#### [TASK REQUIREMENTS]
Reproduce the material below only from the line with "Einzelausgabe" to the line with "informazioni su questa", both included, keeping each line exact and dropping the pictures.

#### [INFORMATION SUPPLIED]
★ ★ ★ ★
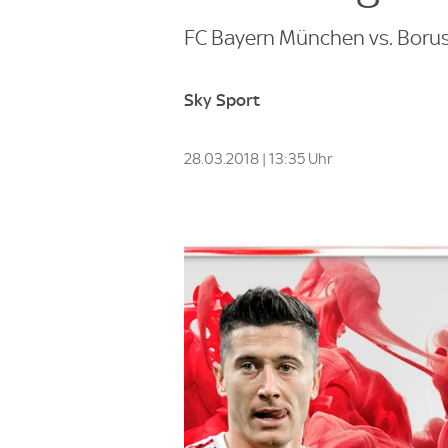
FC Bayern München vs. Borus
Sky Sport
28.03.2018 | 13:35 Uhr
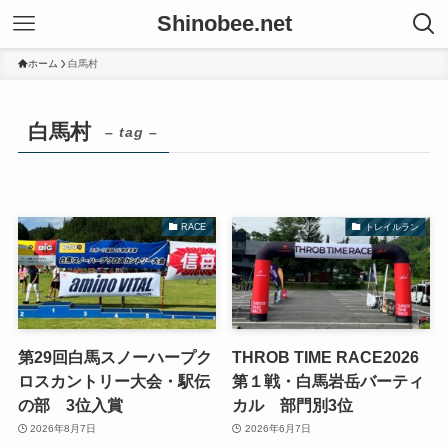
Shinobee.net
ホーム
白馬村
白馬村
– tag –
RACE
トレイルラン
第29回白馬スノーハープク
THROB TIME RACE2026
ロスカントリー大会・駅伝
第１戦・白馬岩岳バーティ
の部 3位入賞
カル 部門別3位
2026年8月7日
2026年6月7日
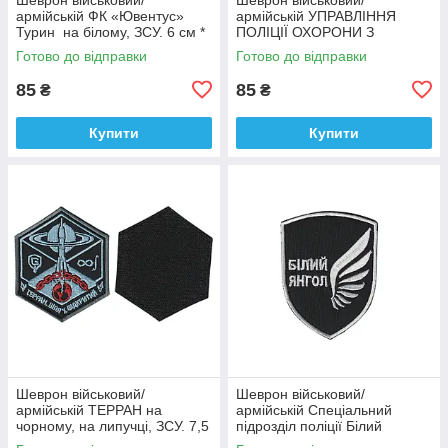
армійській ФК «Ювентус»
армійській УПРАВЛІННЯ
Турин на білому, ЗСУ. 6 см *
ПОЛІЦІЇ ОХОРОНИ З
9,5 см
ФІЗИЧНОЇ БЕЗПЕКИ ТИТАН
Готово до відправки
Готово до відправки
на чорному, ЗСУ. 8 см * 10
см
85
85
₴
₴
Купити
Купити
Шеврон військовий/
Шеврон військовий/
армійській ТЕРРАН на
армійській Спеціальний
чорному, на липучці, ЗСУ. 7,5
підрозділ поліції Білий
см * 9 см
янгол на чорному, ЗСУ. 7 см *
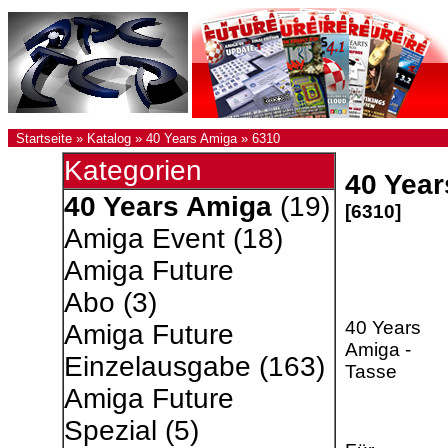
Startseite
»
Katalog
»
40 Years Amiga
»
6310
Kategorien
40 Year
40 Years Amiga
(19)
[6310]
Amiga Event
(18)
Amiga Future
Abo
(3)
40 Years
Amiga Future
Amiga -
Einzelausgabe
(163)
Tasse
Amiga Future
Spezial
(5)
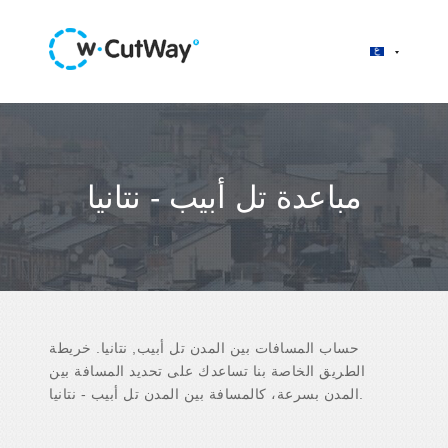
مباعدة تل أبيب - نتانيا
حساب المسافات بين المدن تل أبيب, نتانيا. خريطة
الطريق الخاصة بنا تساعدك على تحديد المسافة بين
المدن بسرعة، كالمسافة بين المدن تل أبيب - نتانيا.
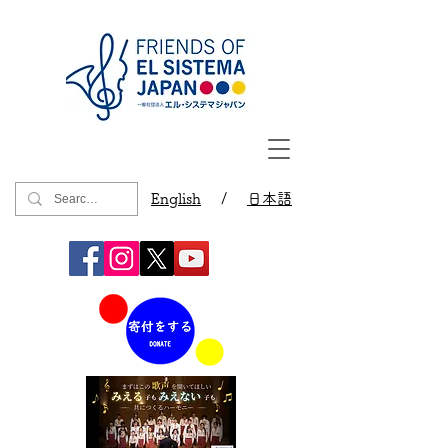
English
/
日本語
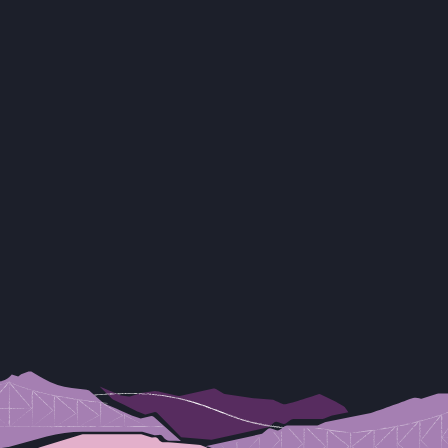
Volet de contributions
Montréal
Notre fondateur J.W. McConnell souhaitait
ardemment soutenir les organisations et
les établissements qui s’efforcent
d’améliorer la vie des Montréalaises et des
Montréalais. Nous avons l’honneur de
perpétuer son héritage.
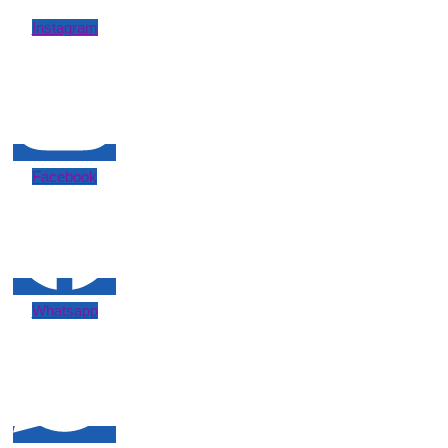
Instagram
Facebook
Whatsapp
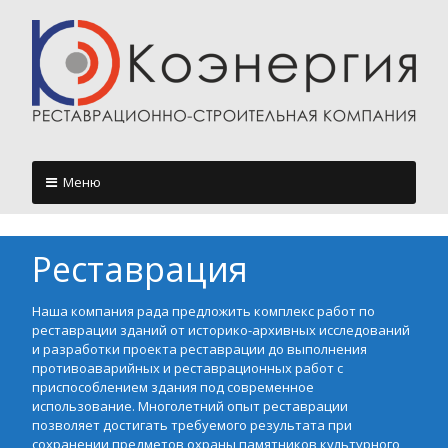
Меню
Реставрация
Наша компания рада предложить комплекс работ по
реставрации зданий от историко-архивных исследований
и разработки проекта реставрации до выполнения
противоаварийных и реставрационных работ с
приспособлением здания под современное
использование. Многолетний опыт реставрации
позволяет достигать требуемого результата при
сохранении предметов охраны памятников культурного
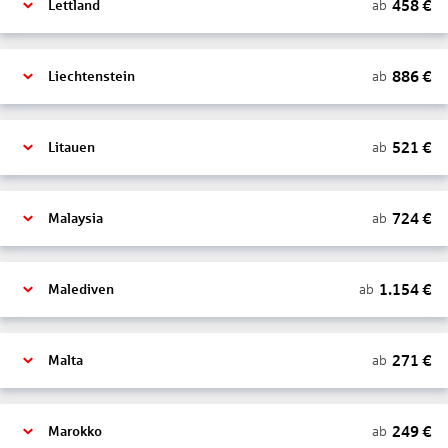
458
€
ab
Lettland
886
€
ab
Liechtenstein
521
€
ab
Litauen
724
€
ab
Malaysia
1.154
€
ab
Malediven
271
€
ab
Malta
249
€
ab
Marokko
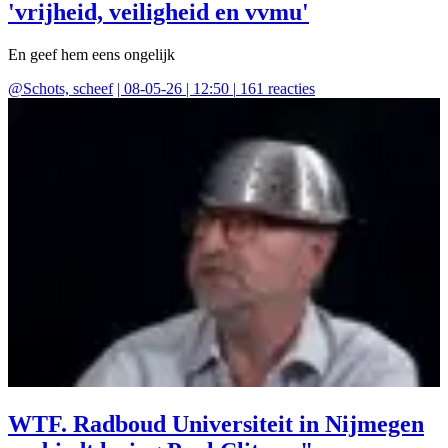
'vrijheid, veiligheid en vvmu'
En geef hem eens ongelijk
@
Schots, scheef
|
08-05-26 | 12:50
|
161
reacties
WTF. Radboud Universiteit in Nijmegen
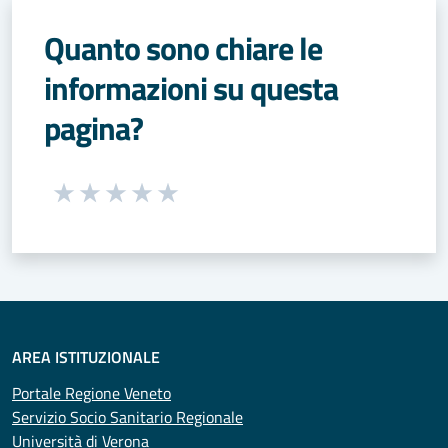
Quanto sono chiare le
informazioni su questa
pagina?
Seleziona una valutazione da 1 a 5 stelle
Valuta 1 stelle su 5
Valuta 2 stelle su 5
Valuta 3 stelle su 5
Valuta 4 stelle su 5
Valuta 5 stelle su 5
AREA ISTITUZIONALE
Portale Regione Veneto
Servizio Socio Sanitario Regionale
Università di Verona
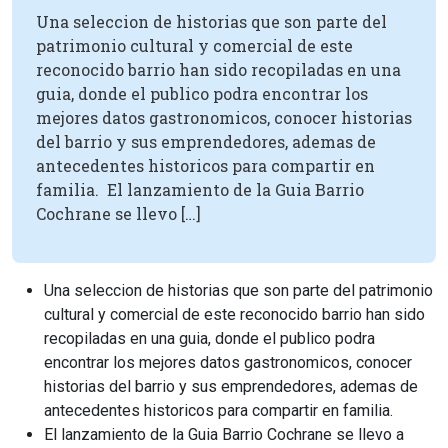
Una seleccion de historias que son parte del
patrimonio cultural y comercial de este
reconocido barrio han sido recopiladas en una
guia, donde el publico podra encontrar los
mejores datos gastronomicos, conocer historias
del barrio y sus emprendedores, ademas de
antecedentes historicos para compartir en
familia. El lanzamiento de la Guia Barrio
Cochrane se llevo […]
Una seleccion de historias que son parte del patrimonio
cultural y comercial de este reconocido barrio han sido
recopiladas en una guia, donde el publico podra
encontrar los mejores datos gastronomicos, conocer
historias del barrio y sus emprendedores, ademas de
antecedentes historicos para compartir en familia.
El lanzamiento de la Guia Barrio Cochrane se llevo a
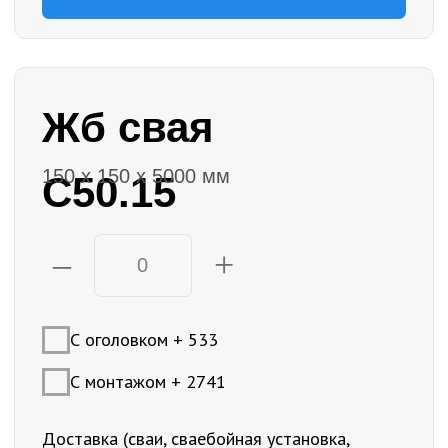
–
+
С оголовком + 533
С монтажом + 2768
Доставка (сваи, сваебойная установка,
бригада)
Цена:
0
руб.
+7
Я согласен с
политикой
конфиденциальности
Заказать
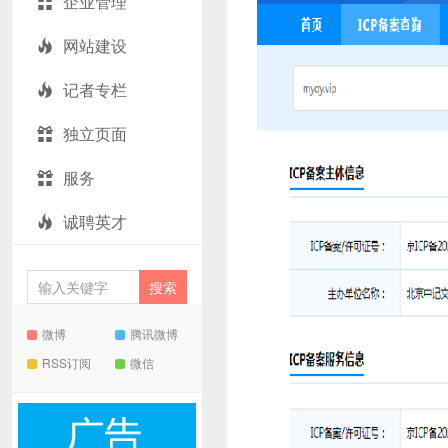
企业管理
网站建设
记者专栏
独立页面
服务
诚聘英才
微博
腾讯微博
RSS订阅
微信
★ ★ ★ ★
#### [OUTPUT BELOW]
Einzelausgabe
(163)
Tasse
Amiga Future
Spezial
(5)
مباعدة تل أبيب - نتانيا
حساب المسافات بين المدن تل أبيب, نتانيا. خريطة
الطريق الخاصة بنا تساعدك على تحديد المسافة بين
المدن بسرعة، كالمسافة بين المدن تل أبيب - نتانيا.
English
/
日本語
Volet de contributions
Montréal
Notre fondateur J.W. McConnell souhaitait
ardemment soutenir les organisations et
les établissements qui s’efforcent
d’améliorer la vie des Montréalaises et des
Montréalais. Nous avons l’honneur de
perpétuer son héritage.
Instagram
Facebook
Whatsapp
Меню
Реставрация
Наша компания рада предложить комплекс работ по
реставрации зданий от историко-архивных исследований
и разработки проекта реставрации до выполнения
противоаварийных и реставрационных работ с
приспособлением здания под современное
использование. Многолетний опыт реставрации
позволяет достигать требуемого результата при
сохранении предметов охраны памятников культурного
458
€
ab
Lettland
886
€
ab
Liechtenstein
521
€
ab
Litauen
724
€
ab
Malaysia
1.154
€
ab
Malediven
271
€
ab
Malta
249
€
ab
Marokko
'vrijheid, veiligheid en vvmu'
En geef hem eens ongelijk
@
Schots, scheef
|
08-05-26 | 12:50
|
161
reacties
WTF. Radboud Universiteit in Nijmegen
Quanto sono chiare le
informazioni su questa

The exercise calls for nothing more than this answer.